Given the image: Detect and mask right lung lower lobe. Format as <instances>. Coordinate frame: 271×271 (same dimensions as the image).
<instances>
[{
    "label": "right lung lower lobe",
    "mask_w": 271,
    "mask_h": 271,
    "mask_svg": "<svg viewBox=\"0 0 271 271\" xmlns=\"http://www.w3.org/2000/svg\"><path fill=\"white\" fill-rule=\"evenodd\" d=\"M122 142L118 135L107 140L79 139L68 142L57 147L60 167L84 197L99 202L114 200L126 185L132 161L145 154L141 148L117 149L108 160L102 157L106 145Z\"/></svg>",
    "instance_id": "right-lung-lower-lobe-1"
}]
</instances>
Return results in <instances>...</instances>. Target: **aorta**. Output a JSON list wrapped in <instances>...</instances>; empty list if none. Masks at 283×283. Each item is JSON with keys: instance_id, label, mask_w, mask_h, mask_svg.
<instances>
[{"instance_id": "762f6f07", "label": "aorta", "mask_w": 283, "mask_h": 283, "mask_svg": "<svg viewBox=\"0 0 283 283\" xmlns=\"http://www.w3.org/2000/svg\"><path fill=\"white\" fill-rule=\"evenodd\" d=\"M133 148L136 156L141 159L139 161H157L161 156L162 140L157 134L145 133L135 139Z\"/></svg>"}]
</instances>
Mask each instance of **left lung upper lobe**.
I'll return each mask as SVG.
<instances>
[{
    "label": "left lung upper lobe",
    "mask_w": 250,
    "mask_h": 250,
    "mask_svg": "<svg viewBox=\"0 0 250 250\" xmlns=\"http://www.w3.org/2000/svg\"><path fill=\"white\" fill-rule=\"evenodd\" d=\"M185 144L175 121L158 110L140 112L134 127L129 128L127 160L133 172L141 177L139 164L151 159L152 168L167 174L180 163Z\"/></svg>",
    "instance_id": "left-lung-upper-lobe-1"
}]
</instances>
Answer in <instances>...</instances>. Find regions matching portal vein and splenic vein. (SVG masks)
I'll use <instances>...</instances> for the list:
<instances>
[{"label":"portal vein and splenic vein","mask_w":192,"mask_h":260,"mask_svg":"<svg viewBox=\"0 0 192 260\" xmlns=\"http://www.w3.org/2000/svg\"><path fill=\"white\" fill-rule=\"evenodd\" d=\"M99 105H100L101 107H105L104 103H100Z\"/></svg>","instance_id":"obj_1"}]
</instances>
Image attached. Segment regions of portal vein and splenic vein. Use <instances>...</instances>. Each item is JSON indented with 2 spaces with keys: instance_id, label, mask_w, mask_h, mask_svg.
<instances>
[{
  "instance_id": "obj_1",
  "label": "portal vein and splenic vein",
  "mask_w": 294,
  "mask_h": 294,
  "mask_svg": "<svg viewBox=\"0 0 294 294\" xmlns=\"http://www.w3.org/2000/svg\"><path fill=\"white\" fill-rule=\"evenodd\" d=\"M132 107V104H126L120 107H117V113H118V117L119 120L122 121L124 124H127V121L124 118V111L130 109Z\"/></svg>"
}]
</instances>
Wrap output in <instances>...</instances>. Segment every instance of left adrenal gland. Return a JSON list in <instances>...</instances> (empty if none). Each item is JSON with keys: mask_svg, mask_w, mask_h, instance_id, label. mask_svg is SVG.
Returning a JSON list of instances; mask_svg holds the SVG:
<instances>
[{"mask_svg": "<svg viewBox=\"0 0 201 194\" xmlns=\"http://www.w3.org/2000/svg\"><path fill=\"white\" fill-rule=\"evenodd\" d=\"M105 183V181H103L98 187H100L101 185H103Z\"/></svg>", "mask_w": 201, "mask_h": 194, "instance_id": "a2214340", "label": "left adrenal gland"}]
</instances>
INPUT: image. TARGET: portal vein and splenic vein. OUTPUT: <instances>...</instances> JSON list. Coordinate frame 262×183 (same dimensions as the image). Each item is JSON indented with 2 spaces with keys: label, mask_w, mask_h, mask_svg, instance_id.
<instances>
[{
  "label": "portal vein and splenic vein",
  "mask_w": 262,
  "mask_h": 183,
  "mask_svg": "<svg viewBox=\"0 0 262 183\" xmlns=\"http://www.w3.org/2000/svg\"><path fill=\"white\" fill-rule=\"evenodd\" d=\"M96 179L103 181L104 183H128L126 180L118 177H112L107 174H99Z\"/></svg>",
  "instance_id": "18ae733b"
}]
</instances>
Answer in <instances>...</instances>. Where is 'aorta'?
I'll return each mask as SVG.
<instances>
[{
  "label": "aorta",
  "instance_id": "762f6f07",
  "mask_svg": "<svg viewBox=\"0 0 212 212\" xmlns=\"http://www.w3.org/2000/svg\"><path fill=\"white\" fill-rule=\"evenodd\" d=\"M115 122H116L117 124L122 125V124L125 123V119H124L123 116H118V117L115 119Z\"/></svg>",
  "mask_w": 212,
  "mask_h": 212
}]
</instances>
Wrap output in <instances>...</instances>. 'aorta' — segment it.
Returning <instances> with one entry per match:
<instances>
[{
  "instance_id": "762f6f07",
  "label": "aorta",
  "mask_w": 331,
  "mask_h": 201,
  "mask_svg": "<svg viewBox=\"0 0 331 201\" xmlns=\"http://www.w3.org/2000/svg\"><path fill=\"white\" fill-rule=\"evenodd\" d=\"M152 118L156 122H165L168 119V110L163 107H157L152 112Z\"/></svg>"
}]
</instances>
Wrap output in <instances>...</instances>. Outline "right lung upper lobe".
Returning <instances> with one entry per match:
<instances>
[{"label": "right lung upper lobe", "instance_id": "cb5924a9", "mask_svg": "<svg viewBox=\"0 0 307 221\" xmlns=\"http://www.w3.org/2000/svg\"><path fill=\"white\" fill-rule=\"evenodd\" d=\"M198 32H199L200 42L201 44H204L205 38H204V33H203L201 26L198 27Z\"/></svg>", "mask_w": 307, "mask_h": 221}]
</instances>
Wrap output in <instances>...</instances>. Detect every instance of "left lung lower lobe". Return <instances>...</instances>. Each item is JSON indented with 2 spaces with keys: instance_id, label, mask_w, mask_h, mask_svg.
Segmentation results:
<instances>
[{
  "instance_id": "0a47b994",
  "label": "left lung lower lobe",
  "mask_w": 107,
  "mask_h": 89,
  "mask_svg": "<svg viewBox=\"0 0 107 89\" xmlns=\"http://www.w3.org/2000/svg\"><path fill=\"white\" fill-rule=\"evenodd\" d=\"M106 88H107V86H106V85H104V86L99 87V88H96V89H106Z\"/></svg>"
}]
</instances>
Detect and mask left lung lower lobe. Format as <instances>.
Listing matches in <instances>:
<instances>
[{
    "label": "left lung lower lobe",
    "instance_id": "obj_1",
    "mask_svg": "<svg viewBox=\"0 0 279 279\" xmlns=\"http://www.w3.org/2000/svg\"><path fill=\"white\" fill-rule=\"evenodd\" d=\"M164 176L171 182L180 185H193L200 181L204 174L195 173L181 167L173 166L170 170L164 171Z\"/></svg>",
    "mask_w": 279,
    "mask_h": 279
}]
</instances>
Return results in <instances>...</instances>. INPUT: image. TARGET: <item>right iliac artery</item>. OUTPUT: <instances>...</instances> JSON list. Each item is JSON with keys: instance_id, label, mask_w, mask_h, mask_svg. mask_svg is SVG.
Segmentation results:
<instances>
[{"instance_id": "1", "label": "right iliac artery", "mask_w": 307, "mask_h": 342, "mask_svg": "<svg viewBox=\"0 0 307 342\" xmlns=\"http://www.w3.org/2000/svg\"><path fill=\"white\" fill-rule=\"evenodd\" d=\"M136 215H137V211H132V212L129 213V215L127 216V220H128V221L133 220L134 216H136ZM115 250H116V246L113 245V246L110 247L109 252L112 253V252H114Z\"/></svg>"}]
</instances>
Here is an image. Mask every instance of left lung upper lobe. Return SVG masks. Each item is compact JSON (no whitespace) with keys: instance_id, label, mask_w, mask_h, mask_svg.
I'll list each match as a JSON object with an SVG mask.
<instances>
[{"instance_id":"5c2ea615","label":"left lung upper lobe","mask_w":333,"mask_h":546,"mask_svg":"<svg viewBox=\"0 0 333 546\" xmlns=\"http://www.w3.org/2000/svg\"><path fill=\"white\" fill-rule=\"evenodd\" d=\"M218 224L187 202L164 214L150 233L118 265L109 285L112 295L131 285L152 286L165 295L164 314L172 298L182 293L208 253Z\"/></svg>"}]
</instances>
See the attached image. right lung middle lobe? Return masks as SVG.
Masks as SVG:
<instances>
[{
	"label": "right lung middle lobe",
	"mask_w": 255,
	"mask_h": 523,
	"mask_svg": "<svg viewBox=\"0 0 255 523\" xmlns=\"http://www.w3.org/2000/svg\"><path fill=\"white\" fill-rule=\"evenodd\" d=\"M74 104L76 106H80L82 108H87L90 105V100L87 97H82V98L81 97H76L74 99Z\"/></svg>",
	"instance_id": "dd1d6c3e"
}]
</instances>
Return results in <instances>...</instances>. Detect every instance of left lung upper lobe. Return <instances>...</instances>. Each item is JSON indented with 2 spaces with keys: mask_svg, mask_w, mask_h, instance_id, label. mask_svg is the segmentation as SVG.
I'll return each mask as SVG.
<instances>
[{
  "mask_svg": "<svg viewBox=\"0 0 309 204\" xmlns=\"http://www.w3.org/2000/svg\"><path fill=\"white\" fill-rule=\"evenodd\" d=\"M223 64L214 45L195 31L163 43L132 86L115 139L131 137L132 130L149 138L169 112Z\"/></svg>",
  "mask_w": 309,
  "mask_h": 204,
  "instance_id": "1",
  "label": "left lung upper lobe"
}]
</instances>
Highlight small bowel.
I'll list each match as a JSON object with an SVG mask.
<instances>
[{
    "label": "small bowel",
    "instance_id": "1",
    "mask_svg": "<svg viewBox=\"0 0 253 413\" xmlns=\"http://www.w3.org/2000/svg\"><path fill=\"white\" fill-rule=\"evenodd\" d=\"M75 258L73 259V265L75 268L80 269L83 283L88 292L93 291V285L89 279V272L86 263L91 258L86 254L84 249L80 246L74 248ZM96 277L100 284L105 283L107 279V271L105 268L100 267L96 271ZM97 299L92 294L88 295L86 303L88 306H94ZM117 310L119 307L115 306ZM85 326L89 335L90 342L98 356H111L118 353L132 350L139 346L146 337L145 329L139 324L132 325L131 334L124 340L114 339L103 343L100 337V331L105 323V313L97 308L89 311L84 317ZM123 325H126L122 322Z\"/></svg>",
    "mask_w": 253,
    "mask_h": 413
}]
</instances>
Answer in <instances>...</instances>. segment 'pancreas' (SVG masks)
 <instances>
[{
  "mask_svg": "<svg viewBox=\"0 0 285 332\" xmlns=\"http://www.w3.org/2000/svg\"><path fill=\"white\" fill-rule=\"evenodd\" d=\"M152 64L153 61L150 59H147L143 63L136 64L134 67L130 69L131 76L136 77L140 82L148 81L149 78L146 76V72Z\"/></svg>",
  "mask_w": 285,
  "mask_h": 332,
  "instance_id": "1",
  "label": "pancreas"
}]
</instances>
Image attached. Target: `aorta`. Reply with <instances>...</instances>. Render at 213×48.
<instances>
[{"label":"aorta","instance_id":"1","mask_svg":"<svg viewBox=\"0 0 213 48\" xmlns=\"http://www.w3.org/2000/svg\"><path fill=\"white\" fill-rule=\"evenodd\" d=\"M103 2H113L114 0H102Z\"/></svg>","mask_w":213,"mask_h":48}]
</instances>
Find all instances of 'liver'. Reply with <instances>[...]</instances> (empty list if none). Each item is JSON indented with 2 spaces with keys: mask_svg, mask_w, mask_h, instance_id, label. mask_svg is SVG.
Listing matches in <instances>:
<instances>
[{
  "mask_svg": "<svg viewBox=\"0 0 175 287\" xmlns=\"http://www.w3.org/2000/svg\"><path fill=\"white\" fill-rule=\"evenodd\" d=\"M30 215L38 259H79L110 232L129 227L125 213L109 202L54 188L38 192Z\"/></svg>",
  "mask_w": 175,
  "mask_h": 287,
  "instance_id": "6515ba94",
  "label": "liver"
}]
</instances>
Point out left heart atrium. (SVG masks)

********

**任务说明:**
数一数上面有多少行含有字符串“every”，区分大小写，只写出行数。

**练习答复:**
4